Meme mengerjap sekali lagi. Sebuah suara berat membangunkannya. Ternyata benar, si peri membuatnya tidur sejenak. Keduanya pun masuk ke alam mimpi 'tuk saling berbicara.

"Kau tidur lagi? Apa ada yang sakit?" Seorang dokter berbaju hijau medis menggoyang lengan kanan Meme. Dokter itu ternyata orang yang membangunkan Meme.

"Tidak, Dok. Aku hanya tidak sengaja tertidur tadi."

"Oalah, hanya ketiduran. Syukurlah!"

Suara dokter yang berat—sebenarnya tak jelas, sudah pasti masker yang menutupi mulut adalah penyebabnya. Pria itu kini mencatat sesuatu di papan jalan yang menjepit beberapa lembar tulisan. Dia menulis laporan. Wajahnya cerah, Meme dan mamah pasti dalam keadaan baik, maka dari itu, dia tersenyum meski laporan yang harus ditulis lebih dari lima lembar.

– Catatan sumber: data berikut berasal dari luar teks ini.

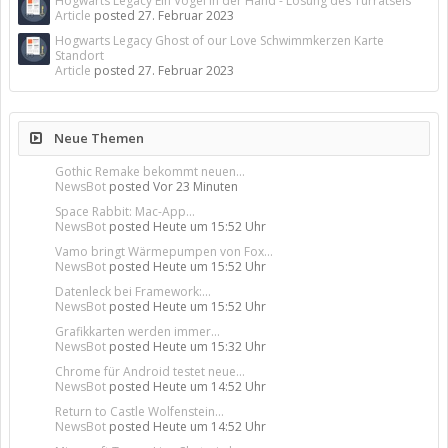
Hogwarts Legacy Ein Vogel in der Hand - Lösung des Türrätsels
Article
posted
27. Februar 2023
Hogwarts Legacy Ghost of our Love Schwimmkerzen Karte
Standort
Article
posted
27. Februar 2023
Neue Themen
Gothic Remake bekommt neuen...
NewsBot
posted
Vor 23 Minuten
Space Rabbit: Mac-App...
NewsBot
posted
Heute um 15:52 Uhr
Vamo bringt Wärmepumpen von Fox...
NewsBot
posted
Heute um 15:52 Uhr
Datenleck bei Framework:...
NewsBot
posted
Heute um 15:52 Uhr
Grafikkarten werden immer...
NewsBot
posted
Heute um 15:32 Uhr
Chrome für Android testet neue...
NewsBot
posted
Heute um 14:52 Uhr
Return to Castle Wolfenstein...
NewsBot
posted
Heute um 14:52 Uhr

"Oke, Nak Meme, Bu Meme, kalian akan dipindahkan ke ruang rawat inap. Keadaan kalian membaik, tapi trauma di beberapa bagian: tangan, kaki, dada, leher, dan kepala, membuat aku tak bisa mengizinkan kalian pulang. Jadi, aku harap, kalian tak perlu merisaukan segala urusan duniawi. Pokoknya kalian harus bed-rest total!"

Tapi ujian nasionalnya!

Besok Senin, maksudnya beberapa jam lagi, ujian akan dilaksanakan. "Aku ada ujian nasional, Dok!" putus Meme, tergopoh, "aku harus pergi ke sekolah nanti pukul sembilan!"

"Ah, tentang itu, sebentar lagi pihak sekolah akan datang ke sini," jawab sang dokter, "pilihannya ada dua: ikut ujian susulan minggu depan—dengan soal berbeda (kemungkinan lebih sulit), atau tetap ujian, tapi di rumah sakit. Keputusan ada di tanganmu."

Meme tersenyum. Dia berterima kasih kepada sang dokter. Kali ini bocah itu sudah memiliki jawaban sendiri. Kau tahu, Meme adalah bocah jenius, TAPI tidak hanya itu ....

Meme sudah dewasa. Aku memilih pilihan yang kedua.